Ilustrasi INFP dengan sisi buruk yang dimilikinya./ Sumber foto: freepik /  clubulcititoarelormoderne - Image

Ilustrasi INFP dengan sisi buruk yang dimilikinya./ Sumber foto: freepik / clubulcititoarelormoderne

JawaPos.com - INFP merupakan singkatan dari Introverted, Intuitive, Feeling, dan Perceiving, yang menjadi salah satu dari 16 tipe kepribadian dalam tes MBTI (Myers-Briggs Type Indicator).

Individu dengan tipe kepribadian INFP cenderung menjadi pemikir yang dalam, dengan kecenderungan untuk merenung secara mendalam tentang makna hidup dan nilai-nilai pribadi.

INFP sering kali memiliki imajinasi yang luas, kepekaan terhadap perasaan orang lain, dan dedikasi yang kuat terhadap prinsip-prinsip yang mereka yakini.

Sebagai seorang pemimpi, INFP sering kali menjadi penginspirasi dalam karya seni, sastra, atau bahkan di bidang-bidang yang lebih abstrak seperti filosofi.

Namun demikian, di balik kreativitas dan kepekaan emosional mereka, INFP juga memiliki sisi-sisi buruk yang tentu tidak menguntungkan bagi diri mereka sendiri.

Dilansir dari Youtopia Project pada Selasa (26/3), terdapat 7 sisi buruk tipe kepribadian INFP.

1. Bersikap pasif-agresif

INFP memiliki kecenderungan untuk menunjukkan ketidakpuasan atau ketidaksetujuan mereka secara tidak langsung daripada menghadapi konflik secara langsung dengan orang di sekitarnya.

Mereka cenderung menghindari konfrontasi dan mengekspresikan ketidakpuasan mereka melalui perilaku atau komunikasi yang tidak langsung, seperti memendam perasaan, menunjukkan sikap dingin, atau menggunakan kata-kata yang ambigu.

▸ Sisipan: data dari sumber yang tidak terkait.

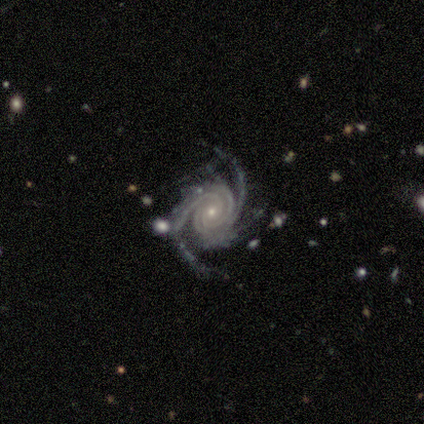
smooth-or-featured: featured or disk: 100% | smooth: 0% | star or artifact: 0%
  disk-edge-on: no: 100% | yes: 0%
    bar: no: 50% | strong: 25% | weak: 25%
    has-spiral-arms: yes: 100% | no: 0%
      spiral-winding: tight: 100% | medium: 0% | loose: 0%
      spiral-arm-count: 3: 50% | 2: 25% | 4: 25% | 1: 0% | more than 4: 0% | can't tell: 0%
    bulge-size: small: 100% | dominant: 0% | large: 0% | moderate: 0% | none: 0%
  merging: none: 100% | minor disturbance: 0% | major disturbance: 0% | merger: 0%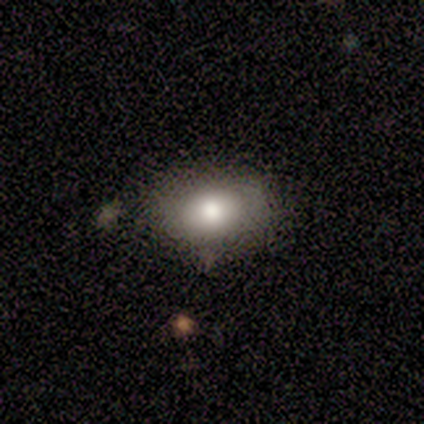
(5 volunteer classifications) smooth 100%, featured or disk 0%, star or artifact 0%. Down the decision tree: how rounded — in between (60%); merging — none (80%).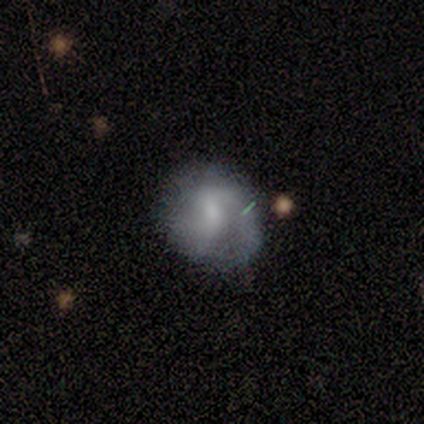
Smooth or featured: featured or disk — 67% (smooth — 33%)
Edge-on disk: no — 100%
Bar: weak — 50% (tied with no — 50%)
Spiral arms: yes — 100%
Spiral winding: medium — 100%
Spiral arm count: 1 — 50% (tied with 2 — 50%)
Bulge size: small — 100%
Merging: none — 67% (merger — 33%)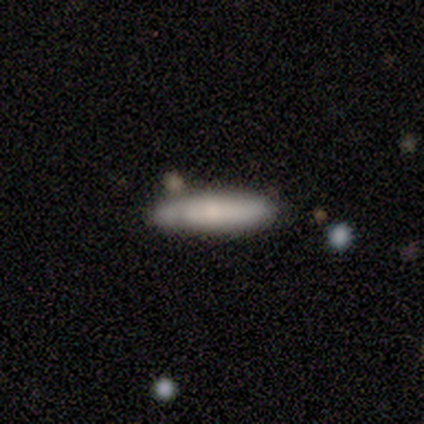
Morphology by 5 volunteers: smooth_or_featured: featured or disk (p=0.60) [alt: smooth p=0.40]
disk_edge_on: yes (p=0.67) [alt: no p=0.33]
edge_on_bulge: none (p=0.50) [tied with: rounded p=0.50]
merging: none (p=0.40) [tied with: minor disturbance p=0.40]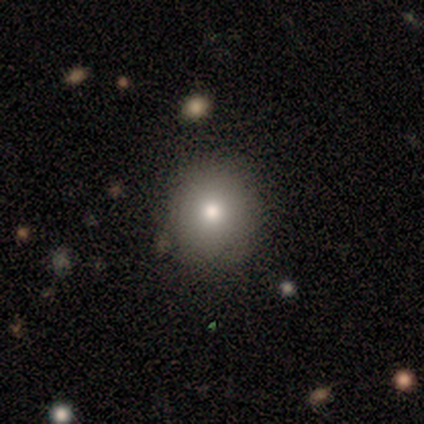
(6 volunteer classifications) Volunteers were most divided on "smooth or featured": smooth: 67%, featured or disk: 17%, star or artifact: 17%. More confident: how rounded — round (100%); merging — none (100%).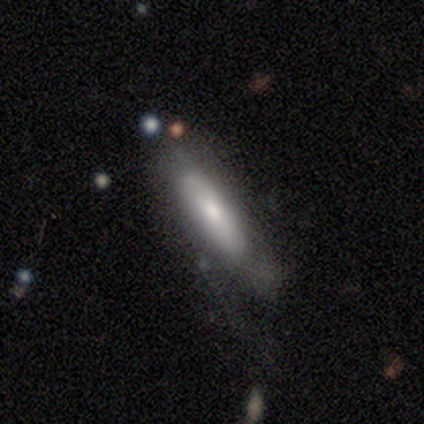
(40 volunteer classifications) Smooth or featured? smooth (60%)
How rounded? cigar-shaped (67%)
Merging? none (54%)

Hal ini dapat membuat sulit bagi orang lain untuk memahami atau mengatasi masalah dengan mereka, karena ekspresi ketidakpuasan mereka tidak jelas atau tersembunyi.

2. Rentan terhadap luka akibat terlarut dalam pikiran dan imajinasi mereka sendiri

INFP cenderung rentan terhadap kecelakaan atau luka ringan. Mereka cenderung terlalu terlibat dalam pemikiran atau imajinasi mereka sehingga kadang-kadang mereka kurang memperhatikan lingkungan sekitar mereka, yang dapat menyebabkan mereka terjatuh, terbentur, atau melukai diri sendiri secara tidak sengaja yang bisa membuat mereka rentan terhadap luka seperti goresan, memar, terkilir, dan lain-lain.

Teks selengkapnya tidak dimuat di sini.